"This is a man's problem"
JIBC study examines strategies to break the cycle of intimate partner violence in the South Asian community
No one excuses them. Their choice to perpetrate violence results in significant physical, emotional, and psychological harm not only to their wives, but also to their children, extended family, and their communities.
That’s the perspective of 17 front-line practitioners who shared more than 200 years of collective direct experience working with South Asian male perpetrators of intimate partner violence, in a research report co-authored by Gary Thandi and Bethan Lloyd, titled: “This is a man’s problem": Strategies for working with South Asian male perpetrators of intimate partner violence”. The report will be released by JIBC’s Centre for the Prevention and Reduction of Violence on November 21, 2011.
“There is very little research concerning intimate partner violence grounded in the experience of Punjabi Sikh and other South Asian men who are first generation Canadian immigrants,” says Gary Thandi, lead researcher on the report and a sessional researcher in JIBC’s Office of Applied Research. “As a consequence, education and training programs for frontline practitioners – police officers, probation officers, social workers, counsellors, and psychologists – do not include the information they need when working with these communities.”
To help bridge this gap, Thandi created a composite case study – “The Singh Family” – based on this research. Perhaps most important, he uses the literature and the research to outline what counsellors – and other frontline practitioners – require to deliver effective, culturally appropriate services to those, like the Singh family, who come to their offices and programs.
“We are dedicated to promoting social change and social justice that helps keep our communities safe through applied research with first responders, practitioners, policy makers, stakeholders, and service users,” says Greg Anderson, JIBC’s Dean, Applied Research. “The recommendations put forward in this report focus on very concrete actions that will help perpetrators, the community, and frontline practitioners to break the cycle of intimate partner violence”
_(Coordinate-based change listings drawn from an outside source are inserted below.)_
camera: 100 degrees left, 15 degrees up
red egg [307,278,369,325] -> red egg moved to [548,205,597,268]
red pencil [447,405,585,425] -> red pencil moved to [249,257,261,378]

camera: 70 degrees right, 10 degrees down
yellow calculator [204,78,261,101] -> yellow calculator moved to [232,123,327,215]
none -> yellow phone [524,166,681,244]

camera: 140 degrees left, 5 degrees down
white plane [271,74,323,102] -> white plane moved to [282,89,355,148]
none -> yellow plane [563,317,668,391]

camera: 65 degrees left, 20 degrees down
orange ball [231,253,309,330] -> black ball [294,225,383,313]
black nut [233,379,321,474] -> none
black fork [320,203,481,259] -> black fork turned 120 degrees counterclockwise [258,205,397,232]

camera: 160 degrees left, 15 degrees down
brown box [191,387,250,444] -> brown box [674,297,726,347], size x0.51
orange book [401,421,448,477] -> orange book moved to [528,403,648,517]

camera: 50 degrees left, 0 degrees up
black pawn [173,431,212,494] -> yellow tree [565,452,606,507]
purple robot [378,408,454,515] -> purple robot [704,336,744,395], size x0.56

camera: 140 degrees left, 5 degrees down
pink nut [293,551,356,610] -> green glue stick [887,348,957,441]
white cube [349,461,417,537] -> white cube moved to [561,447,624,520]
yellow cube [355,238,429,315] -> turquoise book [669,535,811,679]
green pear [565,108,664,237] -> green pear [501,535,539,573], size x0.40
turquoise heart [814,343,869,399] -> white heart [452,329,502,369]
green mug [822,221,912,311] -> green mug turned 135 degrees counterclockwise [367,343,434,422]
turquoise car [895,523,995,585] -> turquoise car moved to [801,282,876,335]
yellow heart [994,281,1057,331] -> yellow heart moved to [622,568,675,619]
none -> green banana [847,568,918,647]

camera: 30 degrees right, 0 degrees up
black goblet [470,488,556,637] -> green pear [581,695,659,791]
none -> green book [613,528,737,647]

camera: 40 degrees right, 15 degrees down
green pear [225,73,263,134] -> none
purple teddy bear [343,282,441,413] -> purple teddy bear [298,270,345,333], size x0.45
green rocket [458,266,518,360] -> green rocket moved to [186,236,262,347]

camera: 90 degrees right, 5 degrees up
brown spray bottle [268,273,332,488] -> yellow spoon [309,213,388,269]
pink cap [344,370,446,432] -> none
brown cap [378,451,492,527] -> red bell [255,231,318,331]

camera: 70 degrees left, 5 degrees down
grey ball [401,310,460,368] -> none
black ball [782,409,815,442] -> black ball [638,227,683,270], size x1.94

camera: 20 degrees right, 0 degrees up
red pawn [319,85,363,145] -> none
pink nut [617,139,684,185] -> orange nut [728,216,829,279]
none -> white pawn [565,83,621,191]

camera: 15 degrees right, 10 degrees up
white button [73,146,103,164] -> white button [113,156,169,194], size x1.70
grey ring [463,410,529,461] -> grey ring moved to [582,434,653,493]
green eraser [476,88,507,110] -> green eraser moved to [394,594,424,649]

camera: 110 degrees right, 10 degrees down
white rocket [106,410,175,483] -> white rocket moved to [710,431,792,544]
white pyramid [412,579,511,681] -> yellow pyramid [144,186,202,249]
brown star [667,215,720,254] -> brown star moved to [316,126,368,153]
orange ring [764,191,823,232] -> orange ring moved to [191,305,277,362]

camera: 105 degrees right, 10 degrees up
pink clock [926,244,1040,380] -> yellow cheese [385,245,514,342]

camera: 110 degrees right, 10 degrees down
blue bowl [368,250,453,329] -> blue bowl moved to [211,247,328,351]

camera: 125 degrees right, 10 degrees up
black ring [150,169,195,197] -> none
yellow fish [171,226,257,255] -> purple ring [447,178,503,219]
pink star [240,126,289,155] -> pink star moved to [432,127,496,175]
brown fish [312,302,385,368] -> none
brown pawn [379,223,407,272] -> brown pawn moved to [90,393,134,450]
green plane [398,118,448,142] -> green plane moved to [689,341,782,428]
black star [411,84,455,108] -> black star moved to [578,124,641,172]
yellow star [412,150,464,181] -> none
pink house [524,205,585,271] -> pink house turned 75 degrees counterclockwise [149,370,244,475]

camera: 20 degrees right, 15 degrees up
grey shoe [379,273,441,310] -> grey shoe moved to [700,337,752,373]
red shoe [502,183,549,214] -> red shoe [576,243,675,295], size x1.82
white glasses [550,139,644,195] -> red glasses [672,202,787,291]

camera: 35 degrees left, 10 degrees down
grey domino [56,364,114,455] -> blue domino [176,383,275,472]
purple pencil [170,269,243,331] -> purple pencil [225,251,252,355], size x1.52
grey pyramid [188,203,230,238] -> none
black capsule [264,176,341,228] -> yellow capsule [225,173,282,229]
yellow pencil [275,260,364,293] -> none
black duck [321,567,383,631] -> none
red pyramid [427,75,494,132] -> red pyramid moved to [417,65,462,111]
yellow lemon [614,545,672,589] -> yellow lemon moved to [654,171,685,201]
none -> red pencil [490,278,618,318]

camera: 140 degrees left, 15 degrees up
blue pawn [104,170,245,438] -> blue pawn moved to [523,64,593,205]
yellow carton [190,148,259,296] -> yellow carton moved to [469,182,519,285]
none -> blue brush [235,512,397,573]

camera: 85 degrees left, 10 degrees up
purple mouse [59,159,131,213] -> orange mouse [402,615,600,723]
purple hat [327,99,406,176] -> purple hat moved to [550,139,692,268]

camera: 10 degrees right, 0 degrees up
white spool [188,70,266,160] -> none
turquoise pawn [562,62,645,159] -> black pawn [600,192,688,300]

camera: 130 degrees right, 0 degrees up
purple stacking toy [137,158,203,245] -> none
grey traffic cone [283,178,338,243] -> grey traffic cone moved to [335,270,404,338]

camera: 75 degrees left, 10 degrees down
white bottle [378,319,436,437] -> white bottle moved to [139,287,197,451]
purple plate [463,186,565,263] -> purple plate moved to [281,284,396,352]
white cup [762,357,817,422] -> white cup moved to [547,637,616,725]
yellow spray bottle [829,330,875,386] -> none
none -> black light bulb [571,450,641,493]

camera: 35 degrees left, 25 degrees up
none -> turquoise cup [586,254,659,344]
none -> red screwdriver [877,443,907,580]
The Centre for the Prevention and Reduction of Violence (CPRV) at JIBC, funded by the R. Howard Webster Foundation and the BC Institute Against Family Violence, supports an applied research program that builds on the experience of frontline practitioners, with a focus on dynamic knowledge creation, translation, and exchange – turning theory into practice and practice into theory. CPRV’s goal is to make a substantive contribution to the prevention and reduction of violence, supporting those who are called to respond to the suffering of those caught in the causes and consequences of violence.